Sadly, the notion that simply writing code in a low level language like C will make it run fast is also misguided. Indeed, writing 'next to the machine' with assembler or C is no guarantee of performance. humans lack the ability to process large amounts of related data which is required to perform some of the best optimisations for which modrern compilers are getting so profissiant. We might be brilliant at writing 20 instructions which are tailored for absolute maximum performance and not notice they these instructions can be elided in the majority of code paths due to branch speculation optimisation.
Nevertheless, we cannot rely on compilers to always arrive at an optimal solution and we definitely cannot expect them to work around poorly written code. What is required is a cooperation between compiler and developer. To achieve that we developers need to start to learn more about the dirty mechanics of code execution; we need to stop thinking in highly abstract ways and start to disassemble generated code. We need to look inside library objects like share_ptr and find out the mechanical details of what they do, not just skim over the high level theory.
Similarly, there is nothing inherently bad with using interpreters; as a high abstraction for pushing large computational tasks around they can be very useful. The moment we find ourselves performing that computation in an interpreted (or in truth - dynamic) language is the moment we have gone wrong.
Where does this leave abstraction? Do we have to jettison Haskell, Java and C++ in favour of C and Fortran? No, we can still work at abstraction where it helps - but we must not hide behind it.

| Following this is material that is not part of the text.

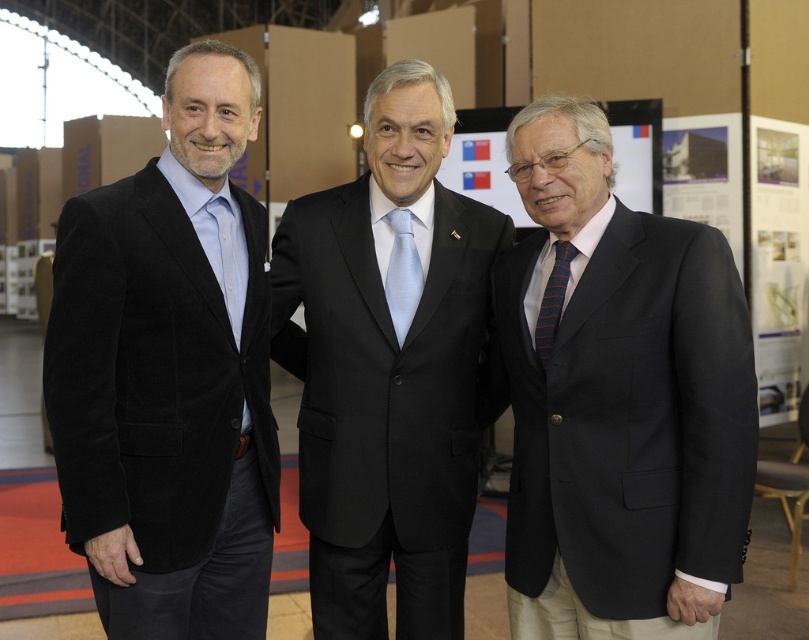
You are a photographer at a formal event. You need to capture a photo of the velvet black suit at left and the light blue silk tie at center. Which one will appear closer to the camera in the photo?

The velvet black suit at left will appear closer to the camera in the photo because it is in front of the light blue silk tie at center.

You are a photographer at a formal event. You need to capture a clear photo of the striped fabric tie at center without the black satin suit at center blocking it. How can you adjust your position to achieve this?

The striped fabric tie at center is behind the black satin suit at center. To capture the tie without obstruction, move to a position where you can see the tie from an angle that places the black satin suit at center out of the frame or behind the tie.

- We need to accept that hot code needs to be fully characterised on the target hardware. Mathematical abstraction will not help.
- The free lunch of ever cheaper and faster hardware is over - computer performance has stagnated and costs are rising.
- Tooling must evolve beyond simple 'this bit of code is taking the most time' - we need to know WHY.
- We as developers need to stop hiding from reality - computers are machines, computation is engineering not mathematics or science.
1,2 and 4 are starting to sink in to the commercial worl at least. I know of a few places where 3 is in its infancy. The future will be a more hardware centric, intellectually challenging place: In my view - all the better for it.